> _Task description_: Keep only the lines that hold the string "cell", filtering out the rest of the entries below.

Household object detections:
===============

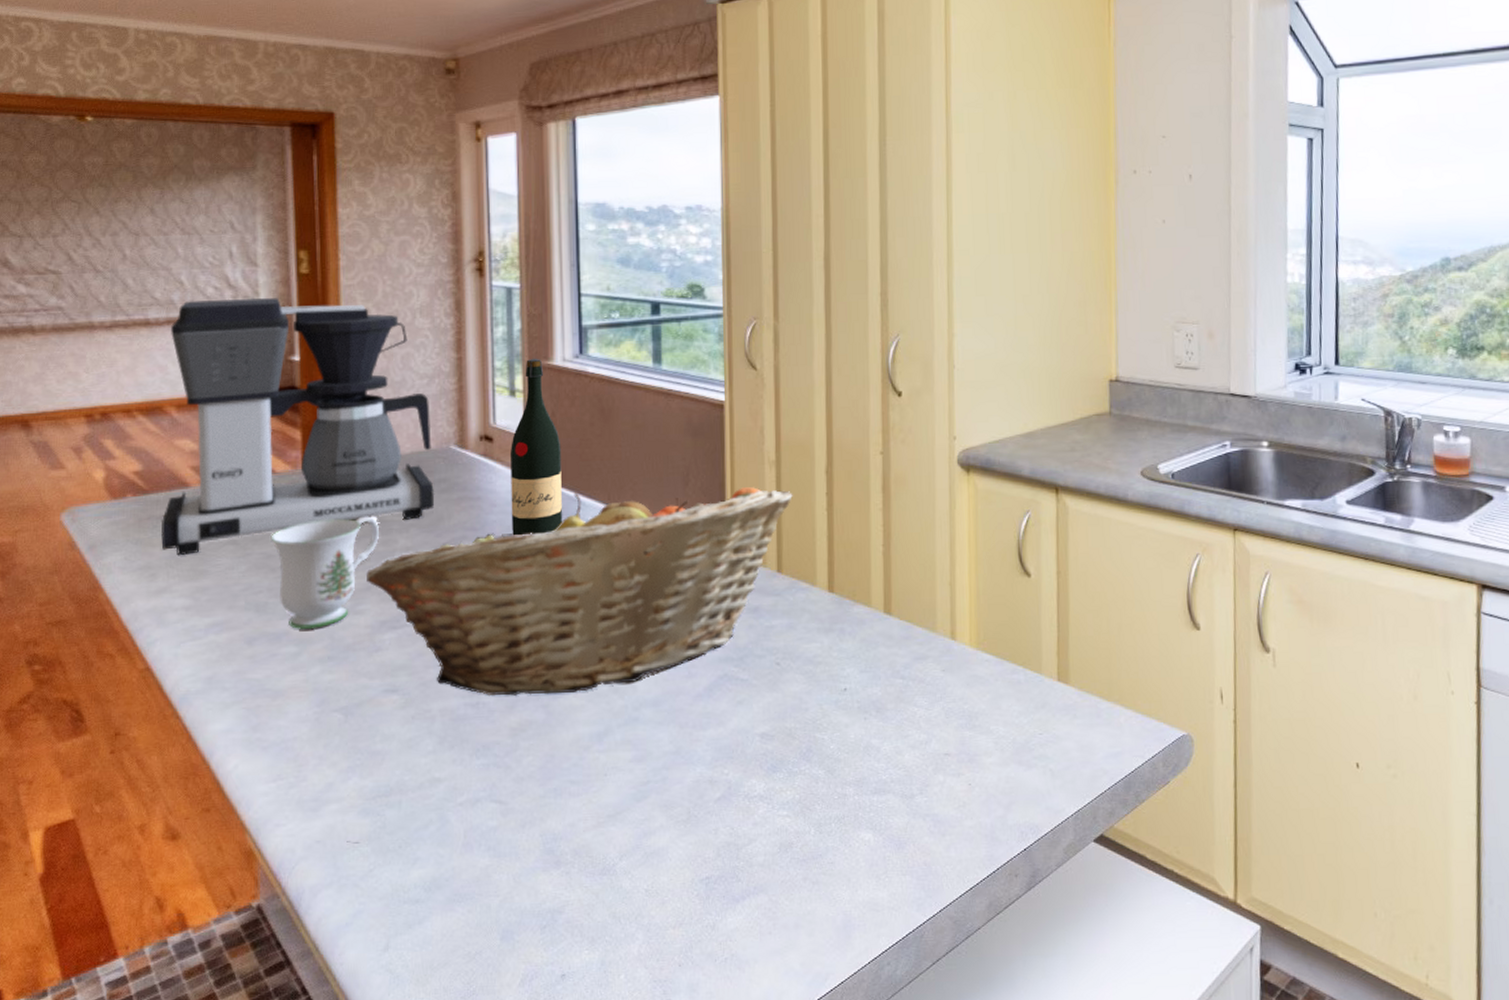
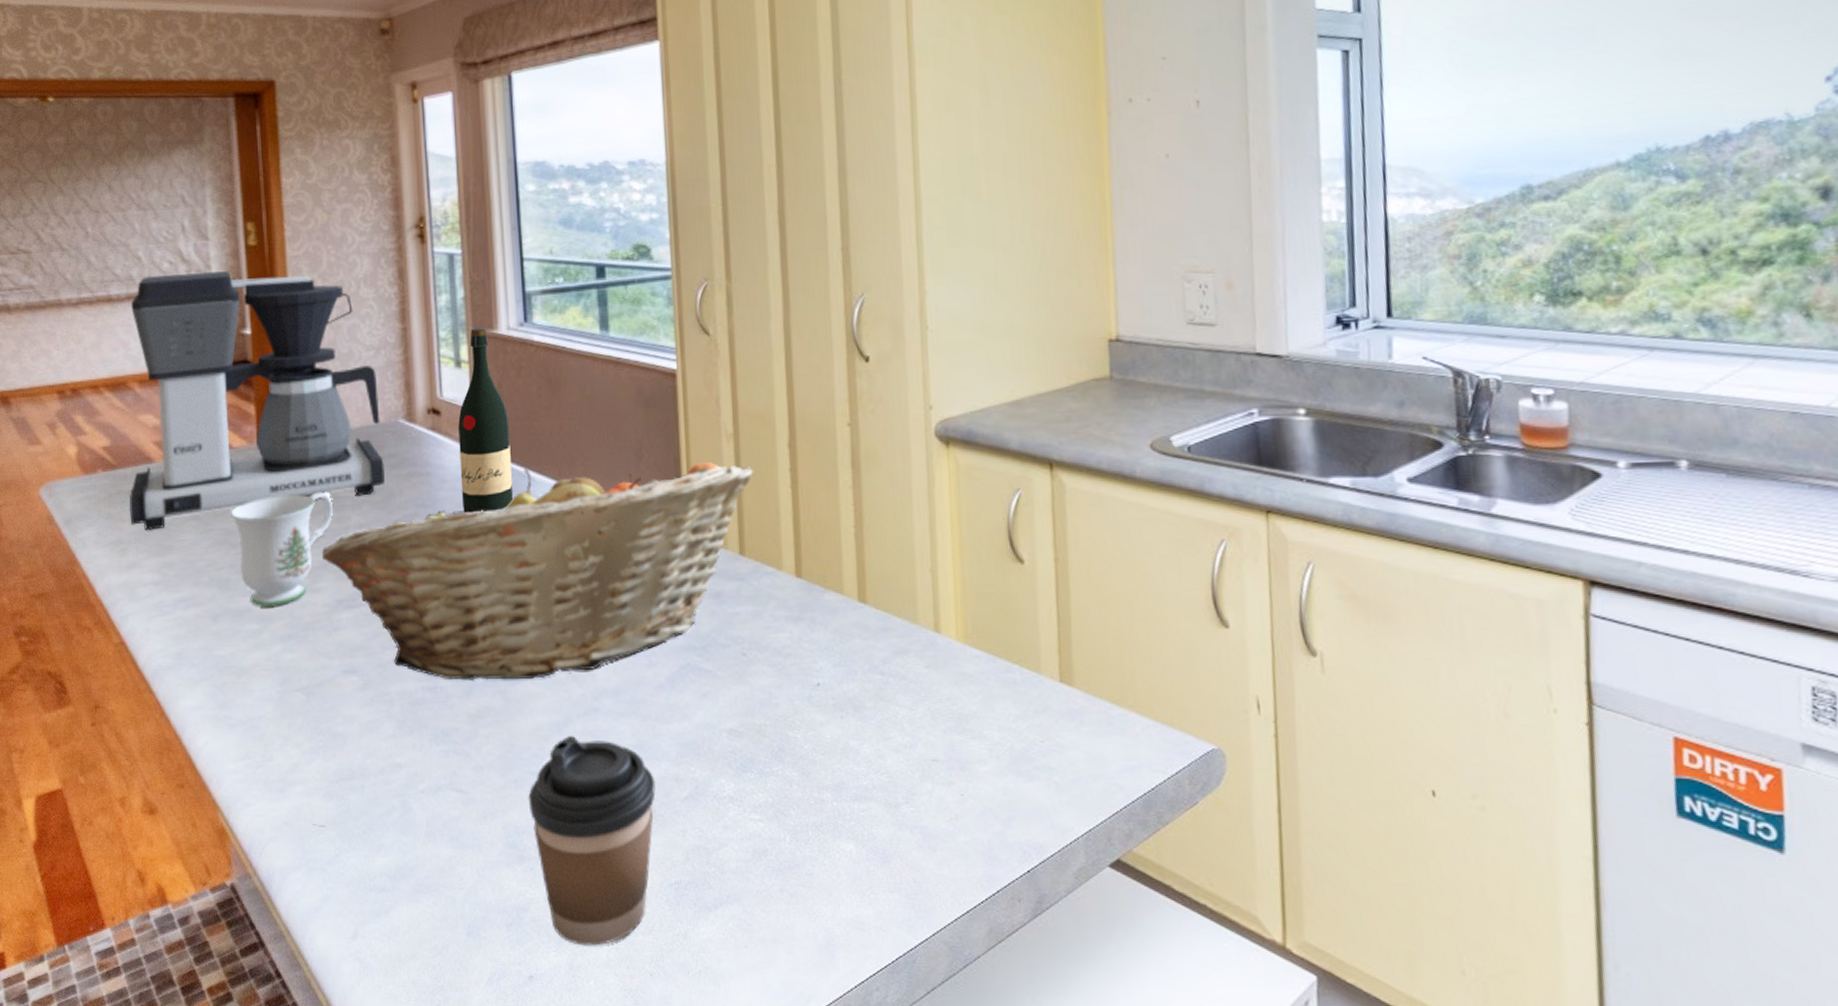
coffee cup: none [567,745,691,943] -> present [528,736,656,946]

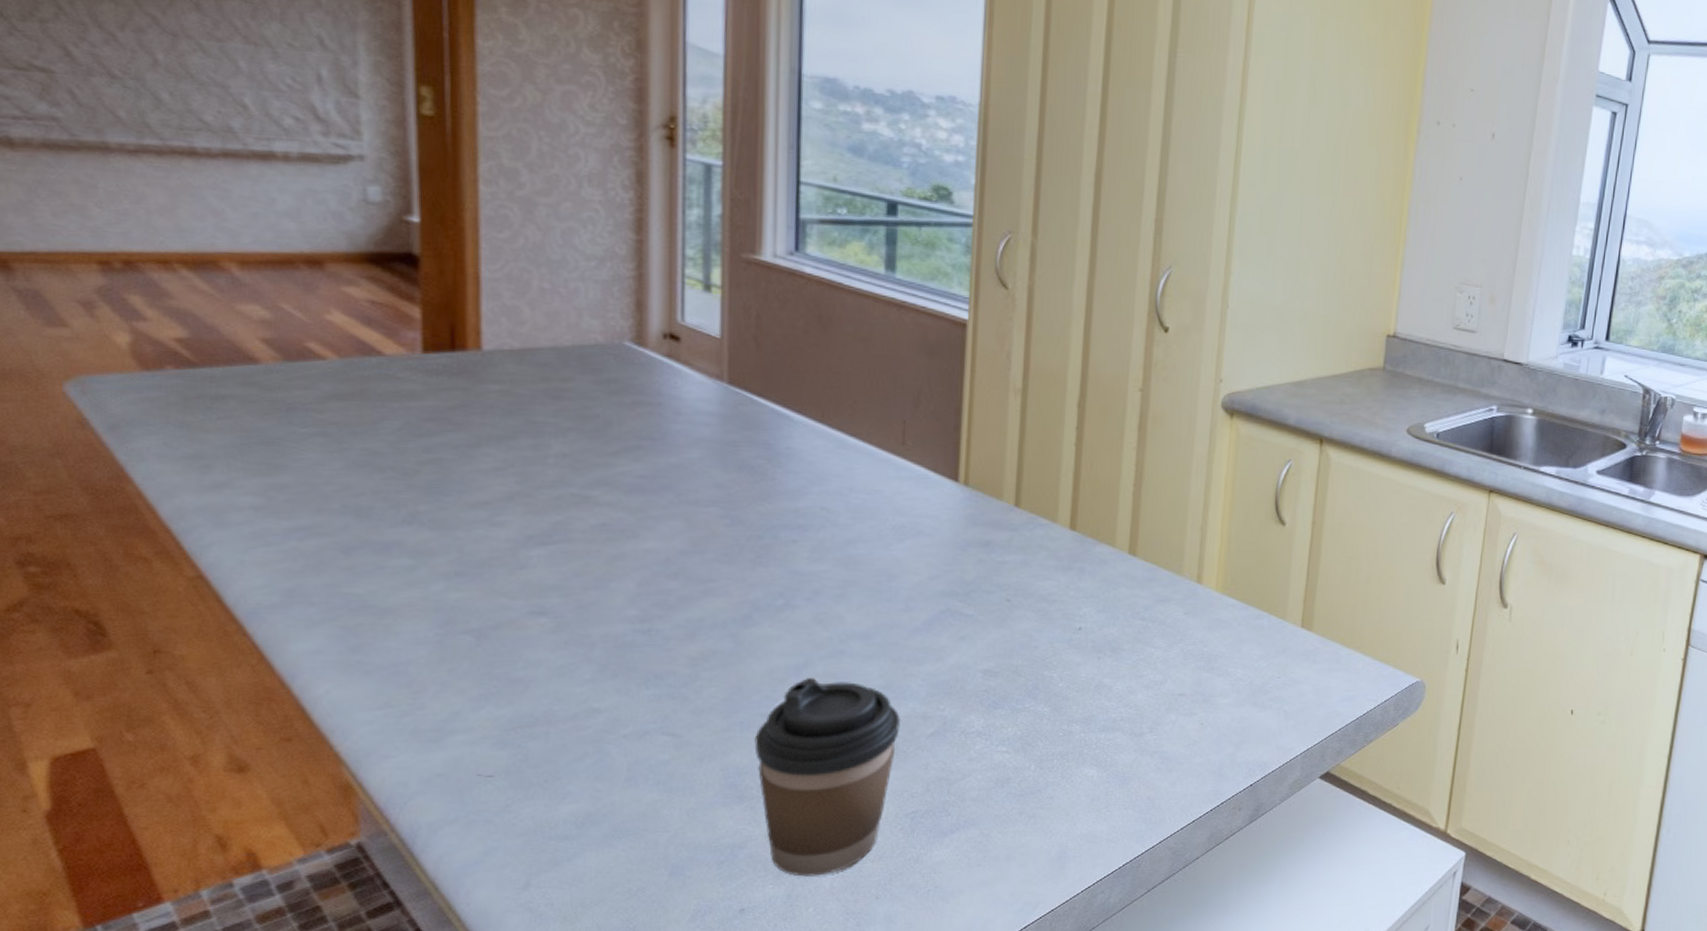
coffee maker: present [130,271,386,530] -> none [218,130,602,445]
mug: present [230,492,333,608] -> none [377,414,527,541]
fruit basket: present [322,462,753,680] -> none [509,406,1039,623]
wine bottle: present [458,327,514,514] -> none [700,250,767,450]

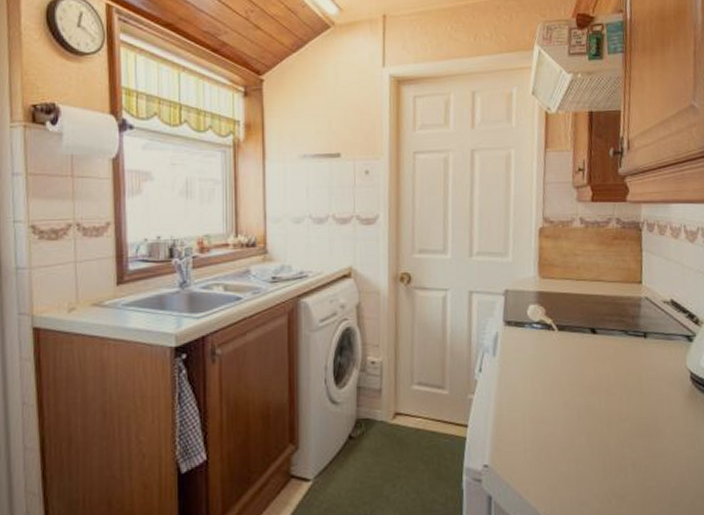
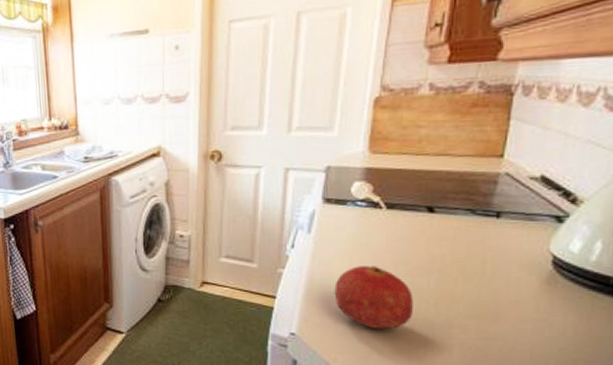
fruit: none [520,387,590,454] -> present [334,266,413,330]

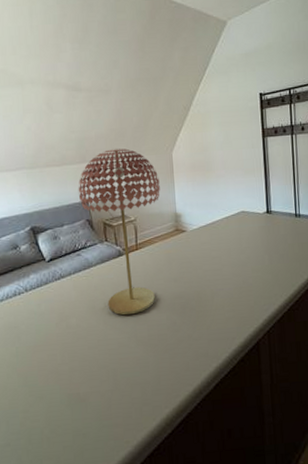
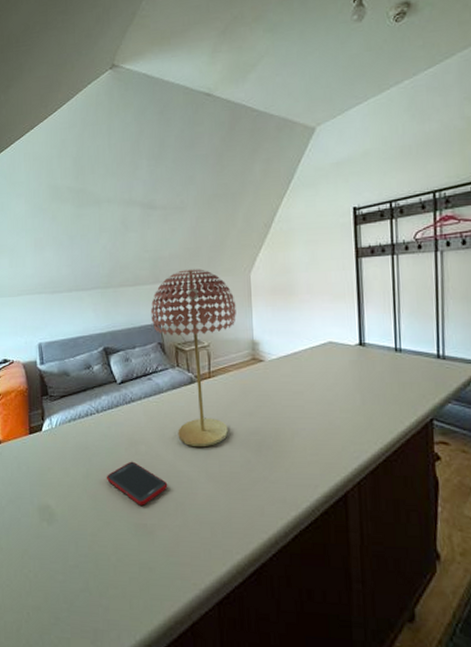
cell phone: none [38,335,100,376] -> present [107,461,168,506]

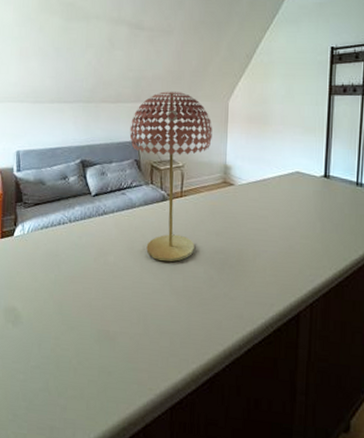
cell phone: present [107,461,168,506] -> none [74,270,133,313]

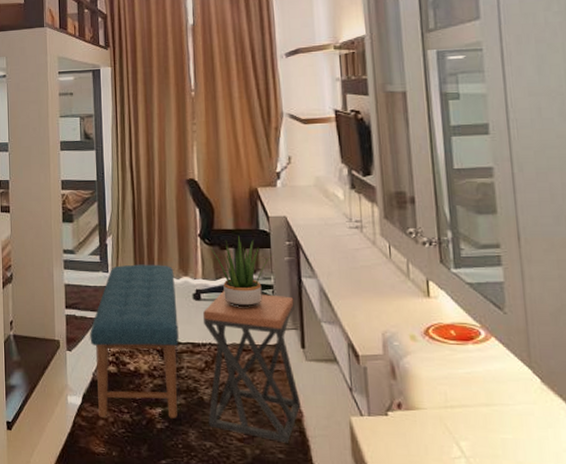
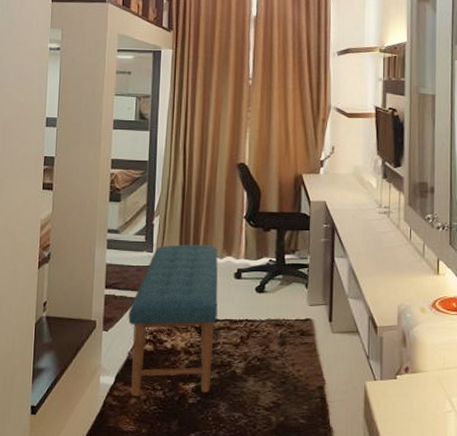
stool: present [203,291,301,443] -> none [238,270,326,409]
potted plant: present [209,236,275,307] -> none [253,218,313,285]

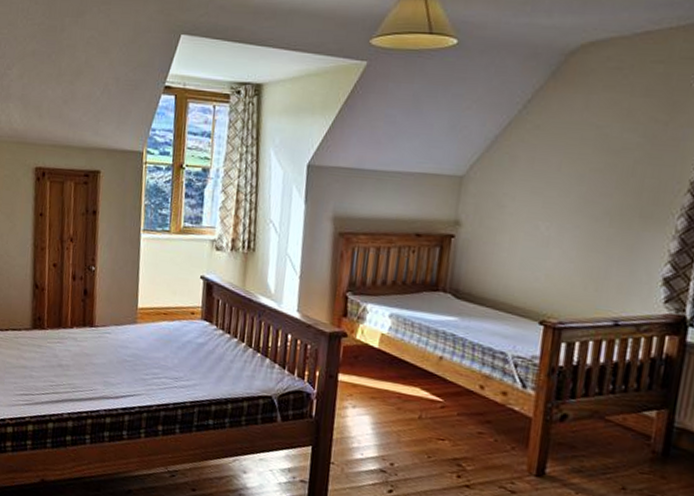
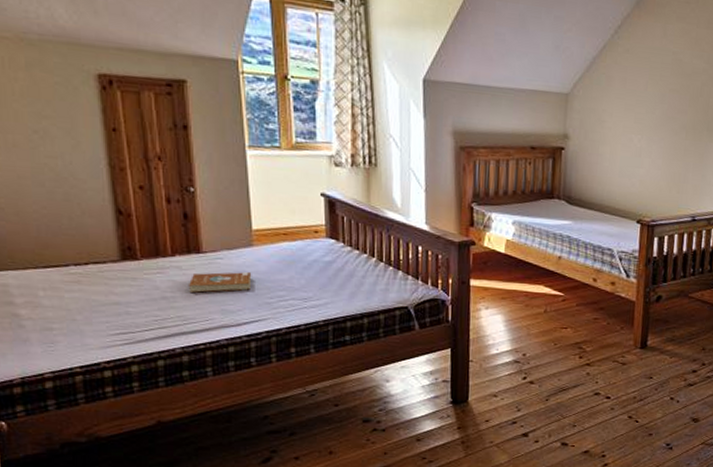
book: none [80,345,133,366] -> present [189,271,252,293]

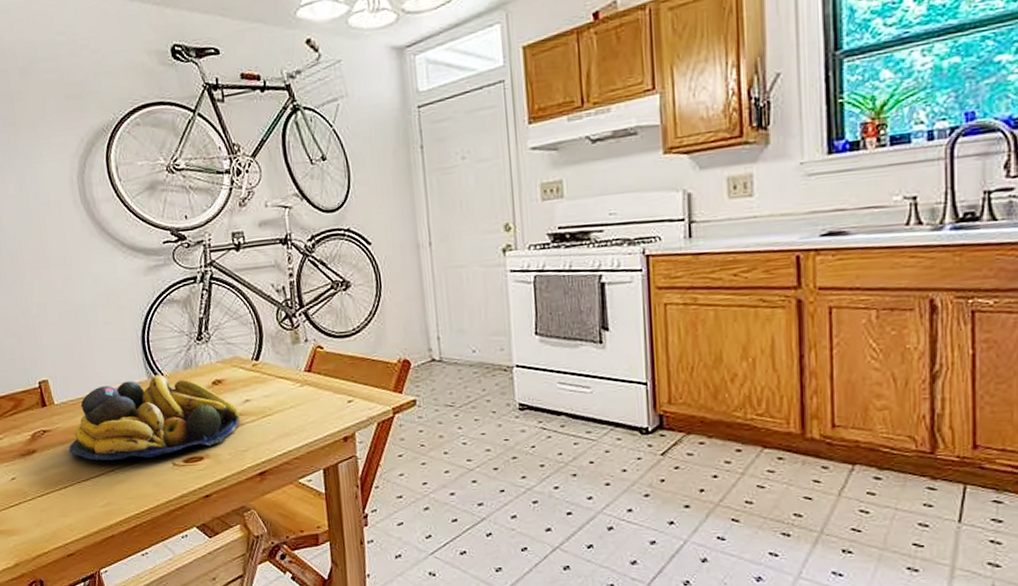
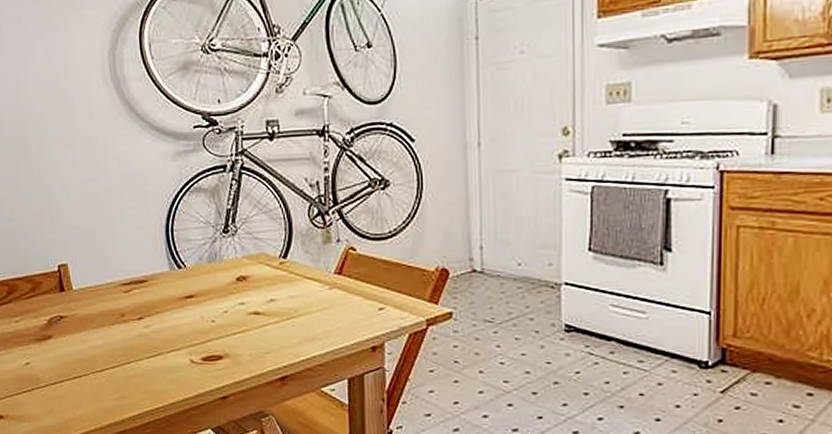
fruit bowl: present [69,374,241,461] -> none [85,266,265,353]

===============

> _Reply_:
cell phone: none [38,335,100,376] -> present [107,461,168,506]
cell phone: present [107,461,168,506] -> none [74,270,133,313]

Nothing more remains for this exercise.